Choose a target marginal tax bracket. After estimating the client’s taxable income, you will know where they expect to be and in which tax bracket they fall. For example, for a married couple filing jointly, the estimated 2016 15% marginal tax bracket goes up to $75,300 and the 25% bracket goes up to $151,900 of taxable income. The combination of targeting where the client realistically can be in terms of their tax bracket and balancing this against their cash flow needs will help guide which accounts to take distributions from. At this point there are a number of planning opportunities. If you have a lot of room left in the tax bracket perhaps it makes sense to take some extra from tax-deferred accounts. This will serve to reduce the amount of future RMDs. If the client is close to the upper limit of their tax bracket, perhaps they can tap a taxable account. If there is already cash in the account, then there shouldn’t be any tax ramifications from this withdrawal.

Other Considerations

Some other considerations for retirement account withdrawal tax planning include:

Timing of when to claim Social Security. If the client has other sources of income and cash flow and doesn’t need to take their benefit early on in retirement it generally pays to wait as long as possible to claim their benefit. This eliminates or defers the issue of paying taxes in the benefit. (For more, see: How Much Should Retirees Withdraw from Accounts?)

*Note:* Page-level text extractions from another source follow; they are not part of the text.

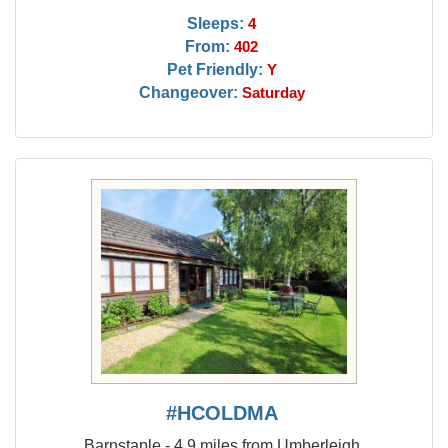
Sleeps:
4
From:
402
Pet Friendly:
Y
Changeover:
Saturday
#HCOLDMA
Barnstaple - 4.9 miles from Umberleigh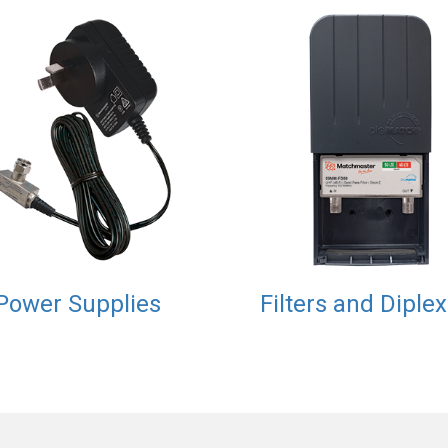
Power Supplies
Filters and Diple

Consider qualified charitable distributions. If your client is charitably inclined, and is at least 70½ and doesn’t need the money, they should consider giving some or all of their required minimum distribution to a qualified charitable organization. The distribution will not be taxable and this may serve to reduce their taxable income which helps the following year for Medicare and other items.

The Bottom Line

Tax planning around retirement plan distributions is crucial and as a financial advisor is another way for you to add value to your client’s retirement planning efforts. Taxes can take a major bite out of their retirement assets and anything you can do to help mitigate their impact is a plus for your clients. (For more, see: Top Tips to Reduce Required Minimum Distributions.)